Saved data entries:
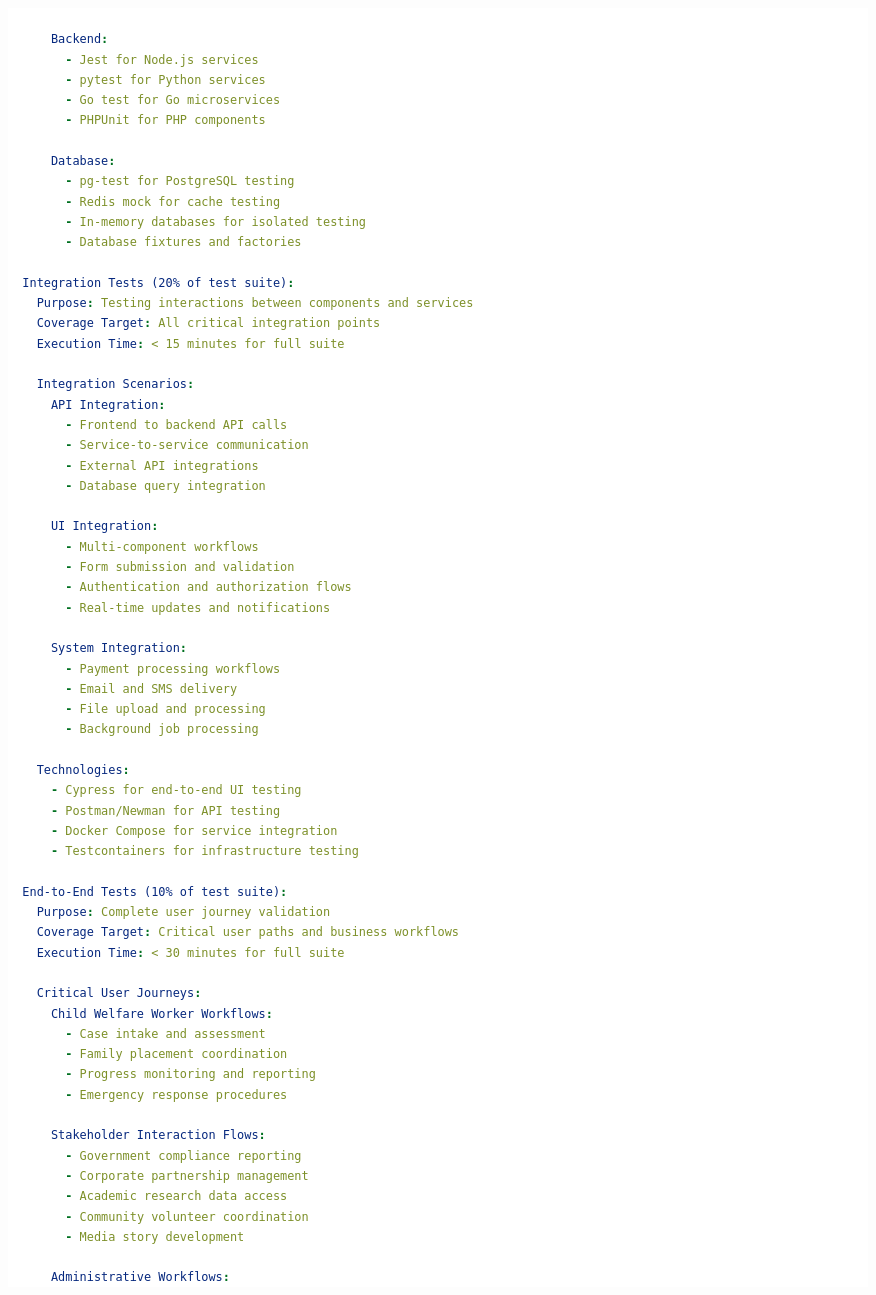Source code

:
 ```yaml
        
      Backend:
        - Jest for Node.js services
        - pytest for Python services
        - Go test for Go microservices
        - PHPUnit for PHP components
        
      Database:
        - pg-test for PostgreSQL testing
        - Redis mock for cache testing
        - In-memory databases for isolated testing
        - Database fixtures and factories
        
  Integration Tests (20% of test suite):
    Purpose: Testing interactions between components and services
    Coverage Target: All critical integration points
    Execution Time: < 15 minutes for full suite
    
    Integration Scenarios:
      API Integration:
        - Frontend to backend API calls
        - Service-to-service communication
        - External API integrations
        - Database query integration
        
      UI Integration:
        - Multi-component workflows
        - Form submission and validation
        - Authentication and authorization flows
        - Real-time updates and notifications
        
      System Integration:
        - Payment processing workflows
        - Email and SMS delivery
        - File upload and processing
        - Background job processing
        
    Technologies:
      - Cypress for end-to-end UI testing
      - Postman/Newman for API testing
      - Docker Compose for service integration
      - Testcontainers for infrastructure testing
        
  End-to-End Tests (10% of test suite):
    Purpose: Complete user journey validation
    Coverage Target: Critical user paths and business workflows
    Execution Time: < 30 minutes for full suite
    
    Critical User Journeys:
      Child Welfare Worker Workflows:
        - Case intake and assessment
        - Family placement coordination
        - Progress monitoring and reporting
        - Emergency response procedures
        
      Stakeholder Interaction Flows:
        - Government compliance reporting
        - Corporate partnership management
        - Academic research data access
        - Community volunteer coordination
        - Media story development
        
      Administrative Workflows:
```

Task requirements
Although the records contain pictures, transcribe only their text, exactly as written.

Output for this exercise
Source code

:
 ```yaml
        
      Backend:
        - Jest for Node.js services
        - pytest for Python services
        - Go test for Go microservices
        - PHPUnit for PHP components
        
      Database:
        - pg-test for PostgreSQL testing
        - Redis mock for cache testing
        - In-memory databases for isolated testing
        - Database fixtures and factories
        
  Integration Tests (20% of test suite):
    Purpose: Testing interactions between components and services
    Coverage Target: All critical integration points
    Execution Time: < 15 minutes for full suite
    
    Integration Scenarios:
      API Integration:
        - Frontend to backend API calls
        - Service-to-service communication
        - External API integrations
        - Database query integration
        
      UI Integration:
        - Multi-component workflows
        - Form submission and validation
        - Authentication and authorization flows
        - Real-time updates and notifications
        
      System Integration:
        - Payment processing workflows
        - Email and SMS delivery
        - File upload and processing
        - Background job processing
        
    Technologies:
      - Cypress for end-to-end UI testing
      - Postman/Newman for API testing
      - Docker Compose for service integration
      - Testcontainers for infrastructure testing
        
  End-to-End Tests (10% of test suite):
    Purpose: Complete user journey validation
    Coverage Target: Critical user paths and business workflows
    Execution Time: < 30 minutes for full suite
    
    Critical User Journeys:
      Child Welfare Worker Workflows:
        - Case intake and assessment
        - Family placement coordination
        - Progress monitoring and reporting
        - Emergency response procedures
        
      Stakeholder Interaction Flows:
        - Government compliance reporting
        - Corporate partnership management
        - Academic research data access
        - Community volunteer coordination
        - Media story development
        
      Administrative Workflows:
```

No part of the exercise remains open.